- _Task_
Copy out each line below verbatim, skipping any picture.

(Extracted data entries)
========
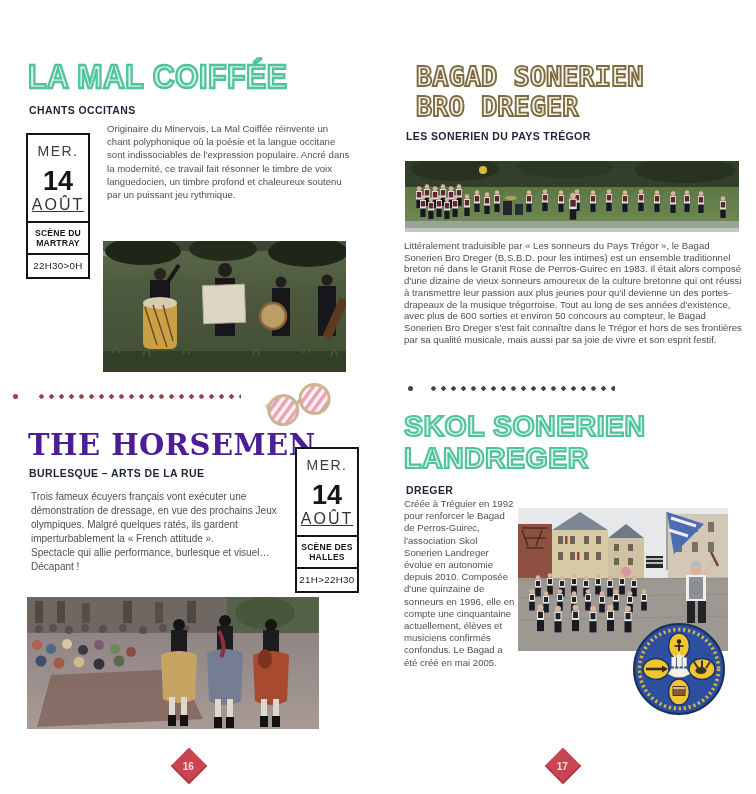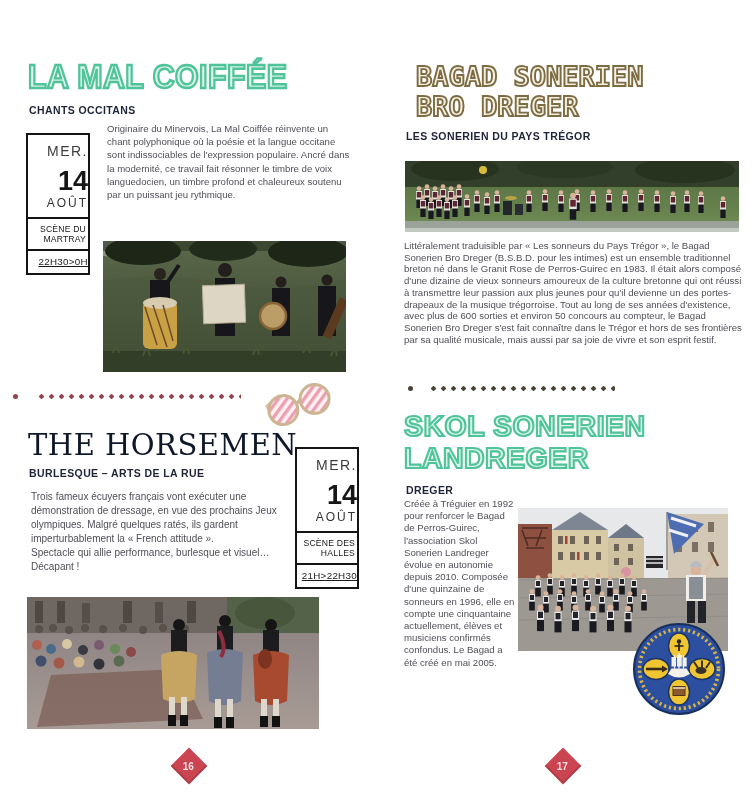--- a/index.html
+++ b/index.html
@@ -24,41 +24,41 @@
     letter-spacing:.5px;
     transform:scaleX(.95);transform-origin:left top;
   }
   .title-olive{
     font-family:"DejaVu Sans Mono",monospace;font-weight:700;color:#7d6b42;
     -webkit-text-fill-color:#f5f1e2;
     -webkit-text-stroke:1.9px #7d6b42;
     letter-spacing:0;
   }
   .title-brown{
-    font-family:"DejaVu Serif",serif;font-weight:400;color:#0f172a;
+    font-family:"DejaVu Serif",serif;font-weight:700;color:#4c1d95;
     letter-spacing:.5px;white-space:nowrap;
   }
   .subtitle{
     font-size:10.5px;font-weight:700;color:#1e2437;letter-spacing:.4px;white-space:nowrap;
   }
   .body-text{
     font-size:9.6px;color:#4f4f58;white-space:pre-line;
   }
 
   
   .datebox{
     box-sizing:border-box;width:64px;border:2px solid #141414;background:#fff;
-    text-align:right;color:#1b1b1b;
+    text-align:center;color:#1b1b1b;
   }
   .db-day{font-size:14px;color:#3c3c3c;letter-spacing:1.5px;margin-top:8px;}
   .db-date{font-size:27px;font-weight:800;color:#161616;line-height:28px;margin-top:8px;}
-  .db-month{font-size:12px;color:#333;letter-spacing:2px;margin:1px 0 7px 0;}
+  .db-month{font-size:16px;color:#333;letter-spacing:2px;margin:1px 0 7px 0;text-decoration:underline;}
   .db-div{border-top:2px solid #141414;}
-  .db-venue{font-size:8.6px;font-weight:400;color:#161616;line-height:10px;padding:5px 2px;letter-spacing:.2px;}
-  .db-time{font-size:9.8px;color:#1b1b1b;padding:5px 0 6px 0;letter-spacing:.3px;text-decoration:underline;}
+  .db-venue{font-size:8.6px;font-weight:700;color:#161616;line-height:10px;padding:5px 2px;letter-spacing:.2px;}
+  .db-time{font-size:9.8px;color:#1b1b1b;padding:5px 0 6px 0;letter-spacing:.3px;}
 
   
   .dot-single{width:5px;height:5px;border-radius:50%;}
   .dot-row{height:5px;background-repeat:repeat-x;background-size:10px 5px;}
   .dots-red .dot-single,.dot-single.red{background:#97424c;}
   .dot-row.red{background-image:radial-gradient(circle at 2.5px 2.5px,#97424c 2px,rgba(0,0,0,0) 2.4px);}
   .dot-single.brown{background:#4b4238;}
   .dot-row.brown{background-image:radial-gradient(circle at 2.5px 2.5px,#4b4238 2px,rgba(0,0,0,0) 2.4px);}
========
- _Worked solution_
--- a/index.html
+++ b/index.html
@@ -24,41 +24,41 @@
     letter-spacing:.5px;
     transform:scaleX(.95);transform-origin:left top;
   }
   .title-olive{
     font-family:"DejaVu Sans Mono",monospace;font-weight:700;color:#7d6b42;
     -webkit-text-fill-color:#f5f1e2;
     -webkit-text-stroke:1.9px #7d6b42;
     letter-spacing:0;
   }
   .title-brown{
-    font-family:"DejaVu Serif",serif;font-weight:400;color:#0f172a;
+    font-family:"DejaVu Serif",serif;font-weight:700;color:#4c1d95;
     letter-spacing:.5px;white-space:nowrap;
   }
   .subtitle{
     font-size:10.5px;font-weight:700;color:#1e2437;letter-spacing:.4px;white-space:nowrap;
   }
   .body-text{
     font-size:9.6px;color:#4f4f58;white-space:pre-line;
   }
 
   
   .datebox{
     box-sizing:border-box;width:64px;border:2px solid #141414;background:#fff;
-    text-align:right;color:#1b1b1b;
+    text-align:center;color:#1b1b1b;
   }
   .db-day{font-size:14px;color:#3c3c3c;letter-spacing:1.5px;margin-top:8px;}
   .db-date{font-size:27px;font-weight:800;color:#161616;line-height:28px;margin-top:8px;}
-  .db-month{font-size:12px;color:#333;letter-spacing:2px;margin:1px 0 7px 0;}
+  .db-month{font-size:16px;color:#333;letter-spacing:2px;margin:1px 0 7px 0;text-decoration:underline;}
   .db-div{border-top:2px solid #141414;}
-  .db-venue{font-size:8.6px;font-weight:400;color:#161616;line-height:10px;padding:5px 2px;letter-spacing:.2px;}
-  .db-time{font-size:9.8px;color:#1b1b1b;padding:5px 0 6px 0;letter-spacing:.3px;text-decoration:underline;}
+  .db-venue{font-size:8.6px;font-weight:700;color:#161616;line-height:10px;padding:5px 2px;letter-spacing:.2px;}
+  .db-time{font-size:9.8px;color:#1b1b1b;padding:5px 0 6px 0;letter-spacing:.3px;}
 
   
   .dot-single{width:5px;height:5px;border-radius:50%;}
   .dot-row{height:5px;background-repeat:repeat-x;background-size:10px 5px;}
   .dots-red .dot-single,.dot-single.red{background:#97424c;}
   .dot-row.red{background-image:radial-gradient(circle at 2.5px 2.5px,#97424c 2px,rgba(0,0,0,0) 2.4px);}
   .dot-single.brown{background:#4b4238;}
   .dot-row.brown{background-image:radial-gradient(circle at 2.5px 2.5px,#4b4238 2px,rgba(0,0,0,0) 2.4px);}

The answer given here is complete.